*** INFORMATION PROVIDED Section Begins ***

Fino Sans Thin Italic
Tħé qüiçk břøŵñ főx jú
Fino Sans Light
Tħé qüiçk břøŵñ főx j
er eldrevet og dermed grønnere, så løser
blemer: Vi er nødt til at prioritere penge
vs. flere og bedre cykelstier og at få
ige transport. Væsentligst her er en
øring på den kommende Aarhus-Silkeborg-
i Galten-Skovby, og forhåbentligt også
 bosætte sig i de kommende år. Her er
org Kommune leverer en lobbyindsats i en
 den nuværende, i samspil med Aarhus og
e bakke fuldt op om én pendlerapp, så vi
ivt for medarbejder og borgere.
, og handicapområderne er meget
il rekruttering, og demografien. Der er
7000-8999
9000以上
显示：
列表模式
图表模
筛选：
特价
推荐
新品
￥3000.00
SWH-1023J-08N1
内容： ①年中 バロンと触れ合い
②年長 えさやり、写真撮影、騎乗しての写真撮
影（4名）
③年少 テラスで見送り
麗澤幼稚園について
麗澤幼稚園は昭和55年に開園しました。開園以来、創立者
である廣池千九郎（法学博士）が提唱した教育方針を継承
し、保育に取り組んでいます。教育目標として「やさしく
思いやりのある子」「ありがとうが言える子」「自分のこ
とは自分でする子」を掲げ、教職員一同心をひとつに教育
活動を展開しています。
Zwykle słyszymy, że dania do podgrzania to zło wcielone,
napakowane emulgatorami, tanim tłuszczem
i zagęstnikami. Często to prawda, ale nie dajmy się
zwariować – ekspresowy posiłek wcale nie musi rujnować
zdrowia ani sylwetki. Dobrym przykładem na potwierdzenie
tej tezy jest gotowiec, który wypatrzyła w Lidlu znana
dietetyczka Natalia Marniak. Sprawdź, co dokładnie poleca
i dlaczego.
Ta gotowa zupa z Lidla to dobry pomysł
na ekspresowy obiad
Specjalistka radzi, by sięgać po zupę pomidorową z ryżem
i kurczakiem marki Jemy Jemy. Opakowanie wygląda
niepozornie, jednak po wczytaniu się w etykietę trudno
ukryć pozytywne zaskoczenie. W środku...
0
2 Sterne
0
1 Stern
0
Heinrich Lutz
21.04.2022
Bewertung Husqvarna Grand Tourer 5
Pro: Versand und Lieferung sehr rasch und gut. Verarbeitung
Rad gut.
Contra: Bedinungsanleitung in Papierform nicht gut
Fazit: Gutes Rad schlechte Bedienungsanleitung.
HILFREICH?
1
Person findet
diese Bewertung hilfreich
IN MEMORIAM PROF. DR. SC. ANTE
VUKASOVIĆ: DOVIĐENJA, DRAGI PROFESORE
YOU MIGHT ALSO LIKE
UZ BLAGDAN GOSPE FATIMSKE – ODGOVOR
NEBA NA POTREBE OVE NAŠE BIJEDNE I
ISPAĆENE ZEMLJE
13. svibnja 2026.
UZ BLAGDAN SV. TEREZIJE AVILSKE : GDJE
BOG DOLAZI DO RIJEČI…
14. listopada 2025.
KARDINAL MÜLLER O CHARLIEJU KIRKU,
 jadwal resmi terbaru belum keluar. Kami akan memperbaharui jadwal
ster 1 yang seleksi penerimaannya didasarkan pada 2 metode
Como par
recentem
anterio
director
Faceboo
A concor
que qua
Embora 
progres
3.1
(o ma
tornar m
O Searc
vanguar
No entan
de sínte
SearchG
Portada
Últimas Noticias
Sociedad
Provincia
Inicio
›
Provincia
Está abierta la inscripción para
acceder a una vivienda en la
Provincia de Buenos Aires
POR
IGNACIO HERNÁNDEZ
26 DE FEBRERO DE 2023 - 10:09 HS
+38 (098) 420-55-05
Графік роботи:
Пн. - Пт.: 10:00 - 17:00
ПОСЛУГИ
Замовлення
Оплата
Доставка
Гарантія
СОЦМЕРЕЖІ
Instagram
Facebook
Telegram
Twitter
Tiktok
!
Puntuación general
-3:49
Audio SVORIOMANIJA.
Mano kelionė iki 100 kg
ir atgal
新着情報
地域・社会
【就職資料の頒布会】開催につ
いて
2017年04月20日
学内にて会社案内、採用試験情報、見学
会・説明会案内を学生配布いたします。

*** INFORMATION PROVIDED Section Ends ***

- _DIRECTIVE_: Give the lines of the material above again, exactly, from its first line through the line that contains "bosætte sig i de kommende år. Her er" and no further.

- _RESPONSE_:
Fino Sans Thin Italic
Tħé qüiçk břøŵñ főx jú
Fino Sans Light
Tħé qüiçk břøŵñ főx j
er eldrevet og dermed grønnere, så løser
blemer: Vi er nødt til at prioritere penge
vs. flere og bedre cykelstier og at få
ige transport. Væsentligst her er en
øring på den kommende Aarhus-Silkeborg-
i Galten-Skovby, og forhåbentligt også
 bosætte sig i de kommende år. Her er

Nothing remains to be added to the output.